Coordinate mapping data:
============

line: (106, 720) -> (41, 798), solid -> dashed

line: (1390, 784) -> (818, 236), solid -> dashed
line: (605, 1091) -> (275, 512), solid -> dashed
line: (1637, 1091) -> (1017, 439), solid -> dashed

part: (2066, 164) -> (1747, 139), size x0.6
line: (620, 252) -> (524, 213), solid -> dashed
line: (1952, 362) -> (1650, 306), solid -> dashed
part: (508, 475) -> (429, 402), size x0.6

============

| The problem |
Starting from the first line of the records above, retype each line exactly up to and including the one that contains "line: (1952, 362)", and nothing more.

| Your response |
line: (106, 720) -> (41, 798), solid -> dashed

line: (1390, 784) -> (818, 236), solid -> dashed
line: (605, 1091) -> (275, 512), solid -> dashed
line: (1637, 1091) -> (1017, 439), solid -> dashed

part: (2066, 164) -> (1747, 139), size x0.6
line: (620, 252) -> (524, 213), solid -> dashed
line: (1952, 362) -> (1650, 306), solid -> dashed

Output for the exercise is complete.